Below is a block of entries; repeat exactly the lines starting at the line that contains "according to length" and ending at the line that contains "sequences from a multi-FASTA file", both included.

[Extracted records]
Segment Open

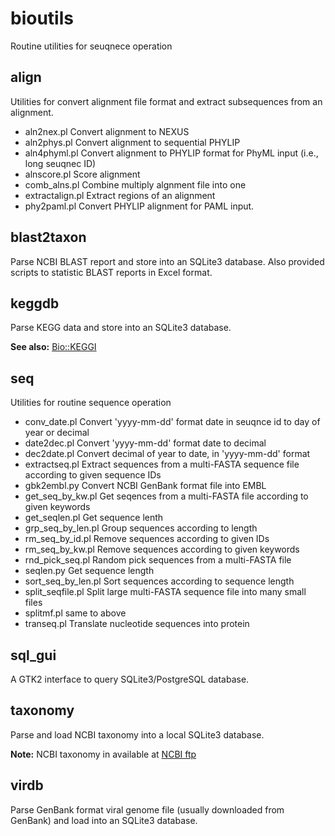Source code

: 
# bioutils
Routine utilities for seuqnece operation

## align

Utilities for convert alignment file format and extract subsequences from an alignment.

* aln2nex.pl      Convert alignment to NEXUS
* aln2phys.pl     Convert alignment to sequential PHYLIP
* aln4phyml.pl    Convert alignment to PHYLIP format for PhyML input (i.e., long seuqnec ID)
* alnscore.pl     Score alignment
* comb_alns.pl    Combine multiply algnment file into one
* extractalign.pl Extract regions of an alignment
* phy2paml.pl     Convert PHYLIP alignment for PAML input.

## blast2taxon

Parse NCBI BLAST report and store into an SQLite3 database. Also provided scripts to statistic BLAST reports in Excel format.

## keggdb

Parse KEGG data and store into an SQLite3 database.

**See also:** [Bio::KEGGI](http://search.cpan.org/~zeroliu/Bio-KEGGI-v0.1.50/lib/Bio/KEGGI.pm)

## seq

Utilities for routine sequence operation

* conv_date.pl        Convert 'yyyy-mm-dd' format date in seuqnce id to day of year or decimal
* date2dec.pl         Convert 'yyyy-mm-dd' format date to decimal
* dec2date.pl         Convert decimal of year to date, in 'yyyy-mm-dd' format
* extractseq.pl       Extract sequences from a multi-FASTA sequence file according to given sequence IDs
* gbk2embl.py         Convert NCBI GenBank format file into EMBL
* get_seq_by_kw.pl    Get seqences from a multi-FASTA file according to given keywords
* get_seqlen.pl       Get sequence lenth
* grp_seq_by_len.pl   Group sequences according to length
* rm_seq_by_id.pl     Remove sequences according to given IDs
* rm_seq_by_kw.pl     Remove sequences according to given keywords
* rnd_pick_seq.pl     Random pick sequences from a multi-FASTA file
* seqlen.py           Get sequence length
* sort_seq_by_len.pl  Sort sequences according to sequence length
* split_seqfile.pl    Split large multi-FASTA sequence file into many small files
* splitmf.pl          same to above
* transeq.pl          Translate nucleotide sequences into protein

## sql_gui

A GTK2 interface to query SQLite3/PostgreSQL database.

## taxonomy

Parse and load NCBI taxonomy into a local SQLite3 database.

**Note:** NCBI taxonomy in available at [NCBI ftp](https://ftp.ncbi.nlm.nih.gov/pub/taxonomy/)

## virdb

Parse GenBank format viral genome file (usually downloaded from GenBank) and load into an SQLite3 database.

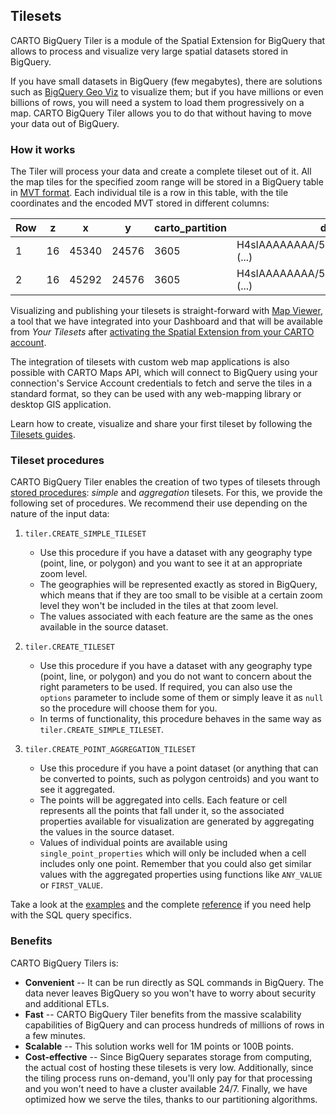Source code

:## Tilesets

CARTO BigQuery Tiler is a module of the Spatial Extension for BigQuery that allows to process and visualize very large spatial datasets stored in BigQuery.

If you have small datasets in BigQuery (few megabytes), there are solutions such as [BigQuery Geo Viz](https://cloud.google.com/bigquery/docs/gis-visualize) to visualize them; but if you have millions or even billions of rows, you will need a system to load them progressively on a map. CARTO BigQuery Tiler allows you to do that without having to move your data out of BigQuery. 

### How it works

The Tiler will process your data and create a complete tileset out of it. All the map tiles for the specified zoom range will be stored in a BigQuery table in [MVT format](https://docs.mapbox.com/vector-tiles/specification/). Each individual tile is a row in this table, with the tile coordinates and the encoded MVT stored in different columns:

| Row | z | x | y | carto_partition | data |
|-----|---|---|---|-----------------|------|
| 1   | 16 | 45340 | 24576 | 3605 | H4sIAAAAAAAA/5Py52JPdt3eyCLEwM (...) |
| 2   | 16 | 45292 | 24576 | 3605 | H4sIAAAAAAAA/5Py52JjLM0pEZLgWL (...) |

Visualizing and publishing your tilesets is straight-forward with [Map Viewer](../../guides/tilesets/#map-viewer), a tool that we have integrated into your Dashboard and that will be available from _Your Tilesets_ after [activating the Spatial Extension from your CARTO account](../../overview/getting-started/#getting-access). 

The integration of tilesets with custom web map applications is also possible with CARTO Maps API, which will connect to BigQuery using your connection's Service Account credentials to fetch and serve the tiles in a standard format, so they can be used with any web-mapping library or desktop GIS application.

Learn how to create, visualize and share your first tileset by following the [Tilesets guides](../../guides/tilesets).

### Tileset procedures

CARTO BigQuery Tiler enables the creation of two types of tilesets through [stored procedures](https://cloud.google.com/bigquery/docs/reference/standard-sql/scripting): *simple* and *aggregation* tilesets. For this, we provide the following set of procedures. We recommend their use depending on the nature of the input data:

1. `tiler.CREATE_SIMPLE_TILESET`
    * Use this procedure if you have a dataset with any geography type (point, line, or polygon) and you want to see it at an appropriate zoom level.
    * The geographies will be represented exactly as stored in BigQuery, which means that if they are too small to be visible at a certain zoom level they won't be included in the tiles at that zoom level.
    * The values associated with each feature are the same as the ones available in the source dataset.
  
2. `tiler.CREATE_TILESET`
   * Use this procedure if you have a dataset with any geography type (point, line, or polygon) and you do not want to concern about the right parameters to be used. If required, you can also use the `options` parameter to include some of them or simply leave it as `null` so the procedure will choose them for you.
   * In terms of functionality, this procedure behaves in the same way as `tiler.CREATE_SIMPLE_TILESET`.

3. `tiler.CREATE_POINT_AGGREGATION_TILESET`
    * Use this procedure if you have a point dataset (or anything that can be converted to points, such as polygon centroids) and you want to see it aggregated.
    * The points will be aggregated into cells. Each feature or cell represents all the points that fall under it, so the associated properties available for visualization are generated by aggregating the values in the source dataset.
    * Values of individual points are available using `single_point_properties` which will only be included when a cell includes only one point. Remember that you could also get similar values with the aggregated properties using functions like `ANY_VALUE` or `FIRST_VALUE`.

Take a look at the [examples](../../examples/tilesets) and the complete [reference](../../sql-reference/tiler) if you need help with the SQL query specifics.

### Benefits

CARTO BigQuery Tilers is:

* **Convenient** -- It can be run directly as SQL commands in BigQuery. The data never leaves BigQuery so you won't have to worry about security and additional ETLs.
* **Fast** -- CARTO BigQuery Tiler benefits from the massive scalability capabilities of BigQuery and can process hundreds of millions of rows in a few minutes.
* **Scalable** -- This solution works well for 1M points or 100B points.
* **Cost-effective** -- Since BigQuery separates storage from computing, the actual cost of hosting these tilesets is very low. Additionally, since the tiling process runs on-demand, you'll only pay for that processing and you won't need to have a cluster available 24/7. Finally, we have optimized how we serve the tiles, thanks to our partitioning algorithms.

Segment Closed

*WRITTEN RESPONSE:*
* grp_seq_by_len.pl   Group sequences according to length
* rm_seq_by_id.pl     Remove sequences according to given IDs
* rm_seq_by_kw.pl     Remove sequences according to given keywords
* rnd_pick_seq.pl     Random pick sequences from a multi-FASTA file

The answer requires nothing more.